Ted makes an interesting point, and it brings up something that periodically bugs me about 0 gauge trains - how do you tell what is or is not authentic in a paint job? The Lionel PS-1's are an excellent example. I have several of them, but I couldn't tell you which of them are prototypical. Now, give me a freight car marked Milwaukee Road and I can usually tell if it's real, or I can look it up in my extensive Milwaukee Road library. But I can't tell you what is or is not real for most of the other railroads, and to have a library where you could look up that information for all the Class 1 railroads would be inconceivably expensive and take up an impossible amount of space. I don't mind the occasional fantasy color scheme - but I'd sure like to know what I'm getting.
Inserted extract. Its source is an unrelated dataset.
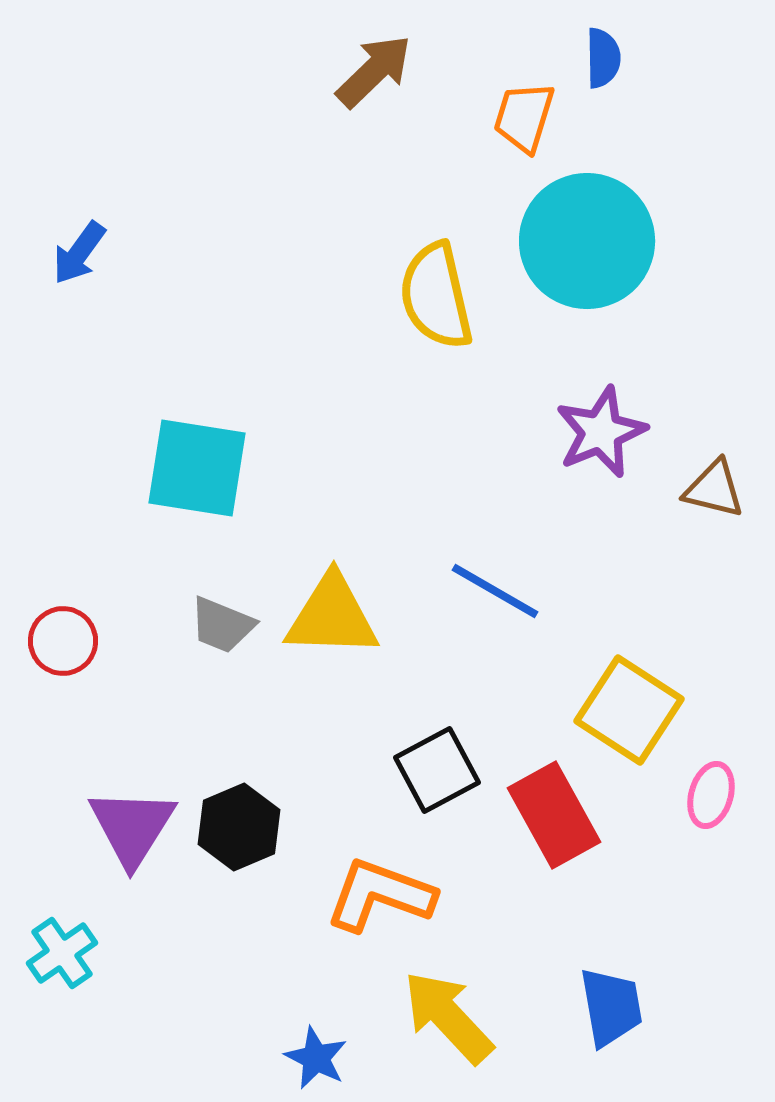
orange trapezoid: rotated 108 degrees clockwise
Atlas is, to the best of my knowledge, the only 0 gauge train builder that verifies all of its paint jobs to be correct. They will paint anything on custom runs, but their own issues are at least claimed to be 100% prototypical. I know they are diligent about that, because I worked with them on the Milwaukee Road version of the extended vision caboose and it is the only fully correct Milwaukee EV caboose, although Lionel, MTH, and K-Line have all made the same caboose with varying degrees of authenticity.
I wish Lionel, MTH, etc. would include a little note with each car about the prototypical authenticity of the item - e.g. fully prototypical, prototypical for a different car (say, a paint job on a 40' single door car that in the real world was applied only to a 50' double door), complete fantasy, etc. But I don't think that's going to happen any time soon.